Son mérite principal est de sortir la critique du consumérisme de trois impasses. Il refuse d’abord la culpabilisation individuelle : le problème n’est pas seulement que les gens consomment trop, mais que la société organise matériellement la production de besoins artificiels. Il refuse ensuite le naturalisme pauvre : les besoins légitimes ne se limitent pas à la survie biologique, car une vie humaine suppose aussi culture, autonomie, amour, participation, beauté, temps et relations. Il refuse enfin l’autoritarisme écologique : politiser les besoins ne doit pas signifier les imposer, mais les rendre discutables collectivement.

Le livre compte aussi parce qu’il relie des domaines souvent séparés. Il montre que la critique de la consommation doit passer par la critique de la production ; que l’écologie doit s’intéresser aux objets ; que la démocratie doit se demander ce qui mérite d’être produit ; que le luxe peut être repensé comme qualité commune ; que la liberté ne consiste pas seulement à choisir entre des marchandises, mais à participer à la définition du monde matériel dans lequel les choix deviennent possibles.

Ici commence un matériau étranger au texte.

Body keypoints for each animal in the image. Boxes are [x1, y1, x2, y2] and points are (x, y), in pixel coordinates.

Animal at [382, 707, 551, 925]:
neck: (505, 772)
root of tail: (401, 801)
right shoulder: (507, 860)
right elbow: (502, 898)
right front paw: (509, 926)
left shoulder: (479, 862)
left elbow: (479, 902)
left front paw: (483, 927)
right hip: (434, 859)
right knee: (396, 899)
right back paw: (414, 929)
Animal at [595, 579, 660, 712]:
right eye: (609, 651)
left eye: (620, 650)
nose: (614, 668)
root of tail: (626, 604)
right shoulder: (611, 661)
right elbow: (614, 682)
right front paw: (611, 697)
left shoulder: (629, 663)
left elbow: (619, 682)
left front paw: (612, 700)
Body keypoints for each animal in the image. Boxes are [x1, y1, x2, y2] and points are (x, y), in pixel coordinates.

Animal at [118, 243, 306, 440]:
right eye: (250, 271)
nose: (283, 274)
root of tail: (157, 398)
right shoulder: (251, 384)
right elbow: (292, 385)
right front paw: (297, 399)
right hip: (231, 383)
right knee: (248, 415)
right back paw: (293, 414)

On pourrait résumer son geste ainsi : Keucheyan ne demande pas de renoncer au désir, mais de demander qui le forme. Il ne demande pas de revenir à une vie pauvre, mais de distinguer la richesse commune de l’accumulation marchande. Il ne demande pas de supprimer les besoins, mais de les libérer des dispositifs qui les fabriquent contre notre autonomie.

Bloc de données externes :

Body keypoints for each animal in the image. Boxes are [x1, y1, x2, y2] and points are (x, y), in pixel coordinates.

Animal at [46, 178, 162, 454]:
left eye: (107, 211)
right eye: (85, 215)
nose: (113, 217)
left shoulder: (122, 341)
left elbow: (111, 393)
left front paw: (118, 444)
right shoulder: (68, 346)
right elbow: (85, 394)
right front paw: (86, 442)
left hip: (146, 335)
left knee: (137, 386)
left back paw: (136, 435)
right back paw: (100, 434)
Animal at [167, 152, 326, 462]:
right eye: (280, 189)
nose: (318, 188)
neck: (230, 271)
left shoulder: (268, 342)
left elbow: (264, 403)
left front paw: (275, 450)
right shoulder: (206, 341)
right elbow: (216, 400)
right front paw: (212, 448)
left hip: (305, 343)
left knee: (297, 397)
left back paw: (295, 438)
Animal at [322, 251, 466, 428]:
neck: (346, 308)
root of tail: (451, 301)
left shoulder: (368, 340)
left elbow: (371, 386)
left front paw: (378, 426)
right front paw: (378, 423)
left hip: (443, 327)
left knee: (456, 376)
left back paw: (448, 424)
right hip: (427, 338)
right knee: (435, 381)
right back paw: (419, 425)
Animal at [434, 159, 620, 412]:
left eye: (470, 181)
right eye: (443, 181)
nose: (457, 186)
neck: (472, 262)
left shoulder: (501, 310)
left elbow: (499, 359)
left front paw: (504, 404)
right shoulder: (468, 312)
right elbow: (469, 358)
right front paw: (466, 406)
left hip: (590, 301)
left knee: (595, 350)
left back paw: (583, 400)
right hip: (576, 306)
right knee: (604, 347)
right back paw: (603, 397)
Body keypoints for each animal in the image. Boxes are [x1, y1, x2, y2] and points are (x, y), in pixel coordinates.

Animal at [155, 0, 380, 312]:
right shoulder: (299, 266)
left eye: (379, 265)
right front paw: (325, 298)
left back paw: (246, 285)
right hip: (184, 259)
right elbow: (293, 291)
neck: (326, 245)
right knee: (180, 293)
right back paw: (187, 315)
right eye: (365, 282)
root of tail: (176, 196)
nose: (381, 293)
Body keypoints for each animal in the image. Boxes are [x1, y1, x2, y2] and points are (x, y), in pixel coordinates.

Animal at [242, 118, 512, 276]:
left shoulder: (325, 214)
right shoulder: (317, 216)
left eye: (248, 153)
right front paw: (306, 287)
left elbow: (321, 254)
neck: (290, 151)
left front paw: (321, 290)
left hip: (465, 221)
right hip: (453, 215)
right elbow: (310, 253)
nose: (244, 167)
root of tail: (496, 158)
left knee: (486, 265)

C’est pourquoi Les besoins artificiels mérite d’être lu lentement, discuté, prolongé. Ce n’est pas un manuel de solutions immédiates. C’est un livre de désajustement intellectuel. Il rend étrange ce qui paraissait naturel. Il montre que nos besoins, nos objets, nos achats et nos infrastructures sont déjà politiques. Et il donne une formule simple, mais redoutable : une société libre n’est pas seulement une société où chacun peut acheter ce qu’il veut ; c’est une société où l’on peut discuter collectivement de ce qu’il vaut la peine de produire, de préserver et de désirer.

Formule finale

Si l’on devait retenir une seule idée de ce livre, ce serait celle-ci : sortir du consumérisme ne signifie pas apprendre à vivre avec moins dans un monde inchangé ; cela signifie transformer le monde qui nous apprend à désirer ce qui nous aliène. Politiser les besoins, ce n’est pas décider à la place des individus. C’est reconnaître que leurs désirs sont déjà façonnés par des puissances économiques, matérielles et symboliques — et que la liberté commence quand ces puissances peuvent être nommées, discutées et collectivement transformées.